Tess and Rocky exchanged glances. “I didn’t catch your name,” said Rocky.

“Sorry. I’m Shelly. I was a friend of Liz’s. Or we were just starting to be friends again. Nobody could be friends with her when Peter was around.”

“Was that her boyfriend?” asked Tess.

“He had been, unfortunately, for about six months. And then she spent the next three months trying to get rid of him. She never really understood the effect that she had on men. It was like a chemical reaction. They got addicted to her,” said Shelly.

“Was he an archer too?” asked Rocky.

“No. And he tried to get Liz to quit spending so much time with archery. He didn’t like that she competed with men. He didn’t even like that Cooper was so close to Liz. I told her that he was pure trouble.
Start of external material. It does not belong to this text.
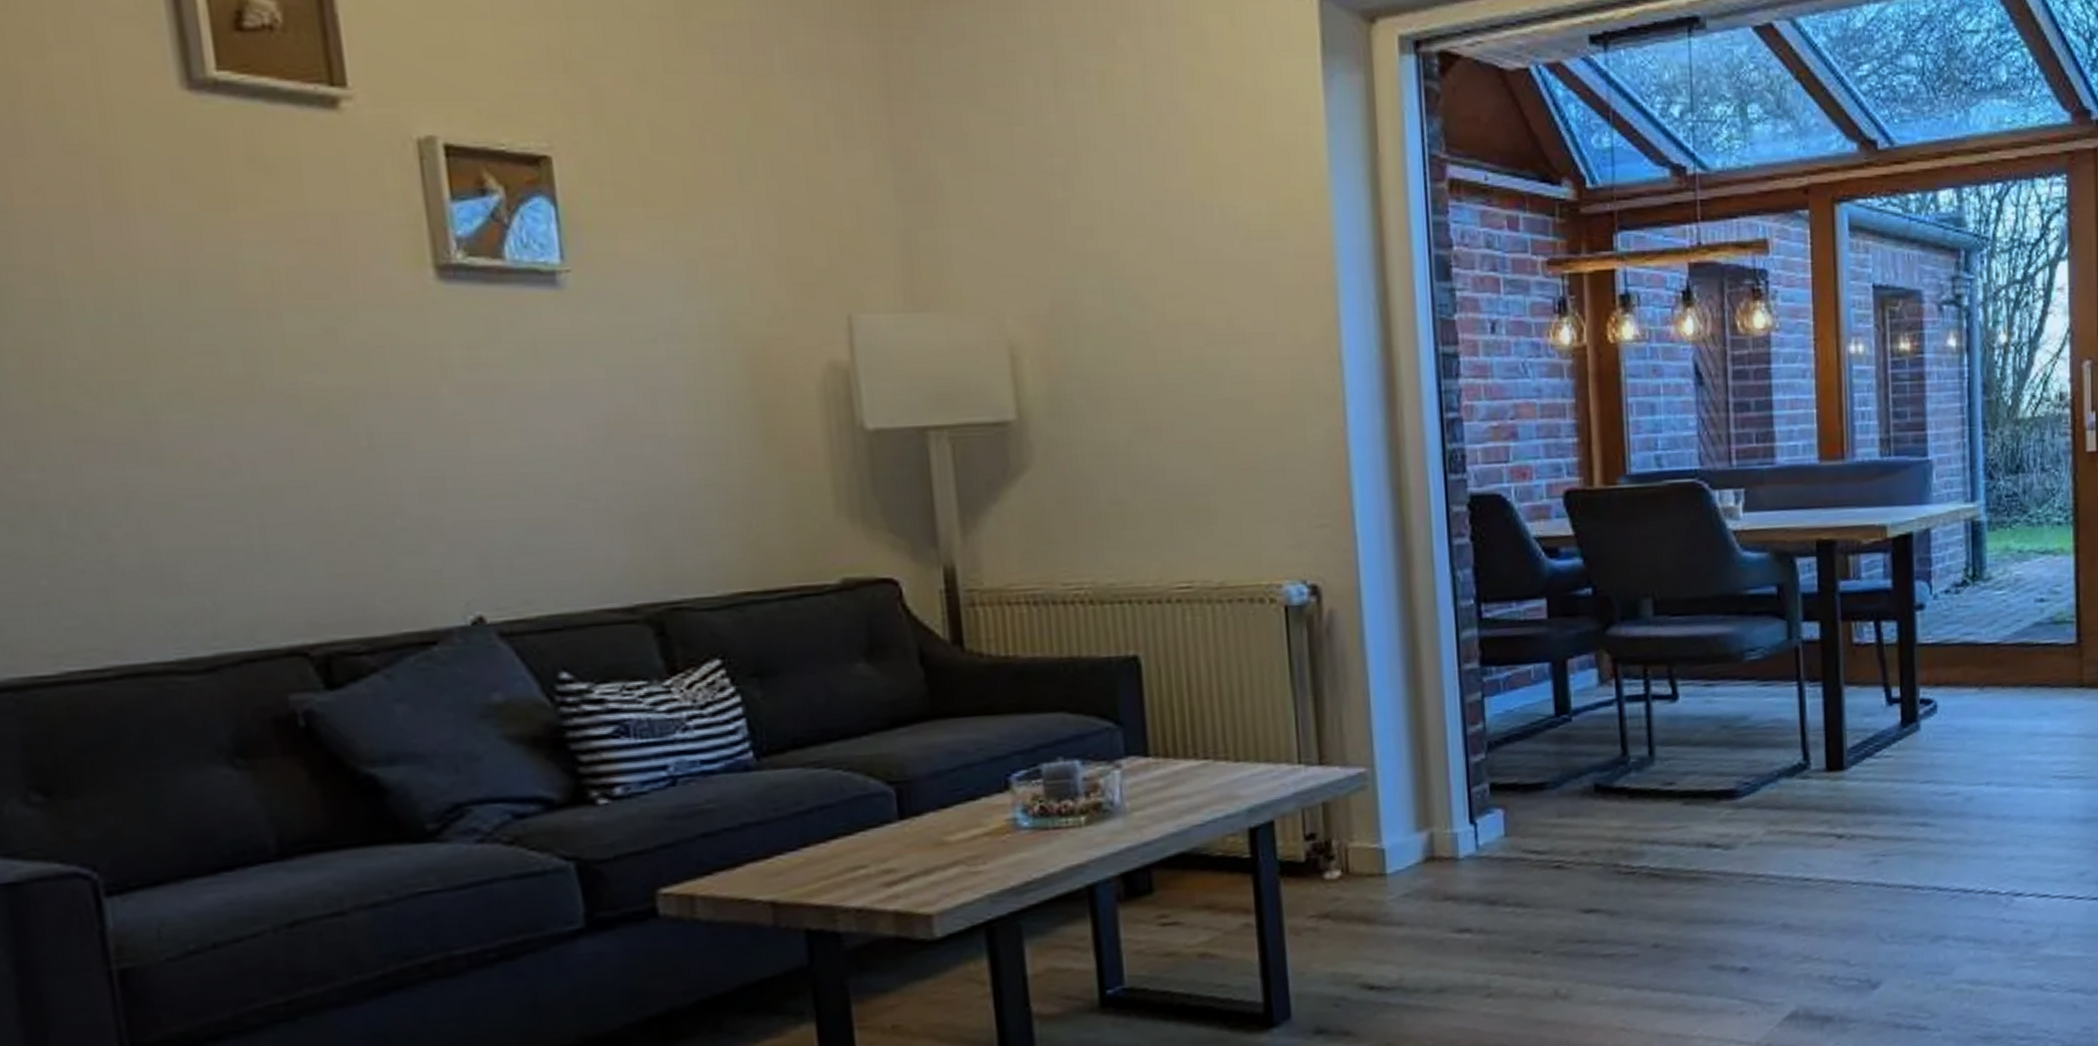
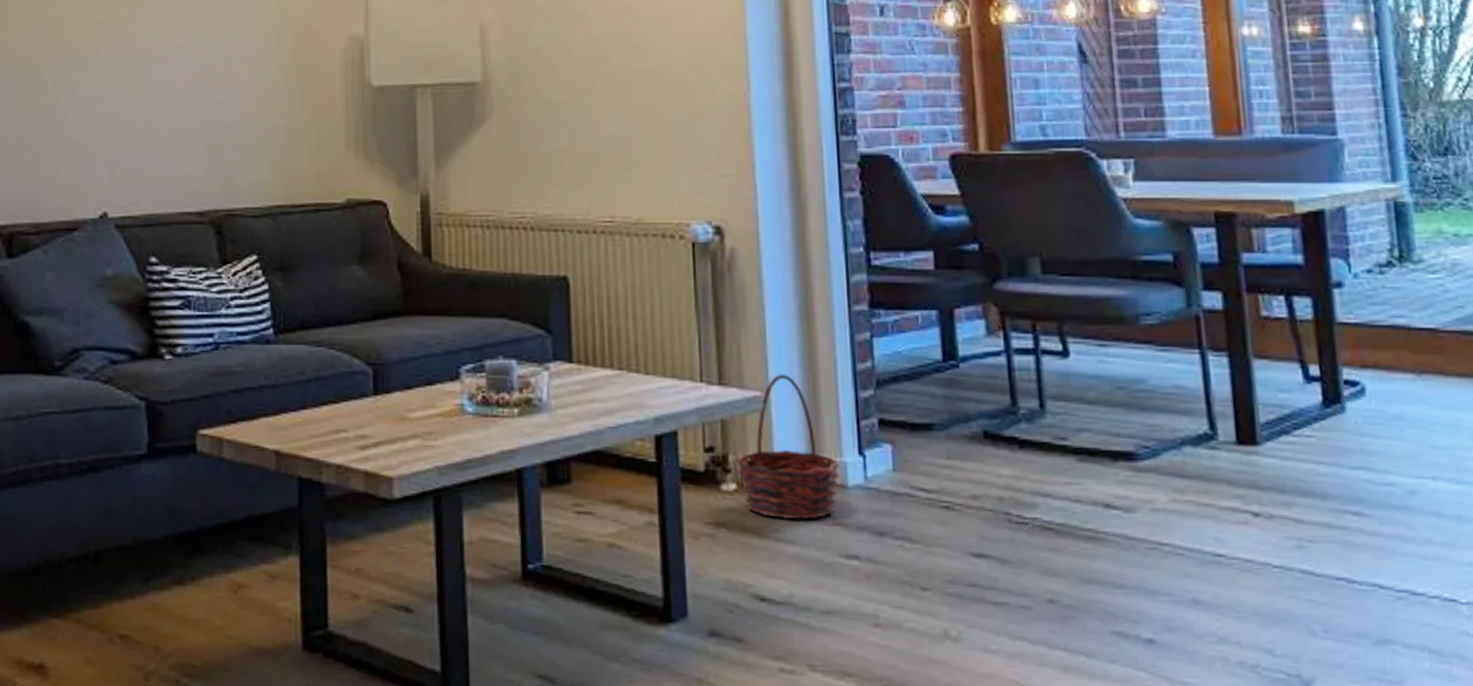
basket: none [1340,745,1451,902] -> present [736,374,840,520]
She told me later that she wished she had listened to me.” Shelly’s chin quivered and blood ves
sels swelled in her eyes as she tried not to cry. “I went to the memorial service. I can’t believe she’s gone. That asshole was there, he had the nerve to come to her memorial. He slithered in like the snake that he was. Didn’t speak to anyone.”

“I’m sorry you lost your friend,” Rocky said. She waited until Shelly could talk again. “Did Dr. Harris tell you how I found Cooper? Someone used a traditional bow and arrow to shoot him. Is that what Liz used?”

“That’s what I wanted to tell you. Liz would never, no matter how whacked out she could get with her bipolar disorder, hurt Cooper. Did you know she was bipolar?”

“I wondered,” said Rocky.

“Until she met Peter, she had her meds figured out and it was like she finally got it, how to manage meds with sleep and diet. She hadn’t had a manic episode for ages until he convinced her to go off her meds and let him take care of her. He was against all medication. And yeah, she was way into the traditional bow and arrow stuff. She got her equipment from some guy out in Nebraska who made everything by hand.”

Two cars pulled into the parking lot to the side of the clinic. An agitated Doberman wearing a plastic cone collar jumped out of one car accompanied by a woman with a wool plaid jacket. From the second car, a silver-haired man lifted an animal carrier from which the howls of one cat, possibly two, could be heard.

“Look, I’ve got to go. Just don’t let Peter have Cooper,” said Shelly. She turned to go back inside.

“Wait. What about Liz’s parents? They’re coming to Peak’s Island tomorrow to get him,” said Rocky.

Shelly stopped. “I don’t know them. Only heard her talk
about them. But let me ask you. Would you want your dog to go to someone who hadn’t talked to you in almost two years? It wasn’t Liz who cut off the relationship. It was her mother. I’ve got to go.”

Tess, Rocky, and the dog got into the car. Rocky unfolded the map of Maine.

“We’re in the neighborhood. How long could it take?” asked Rocky.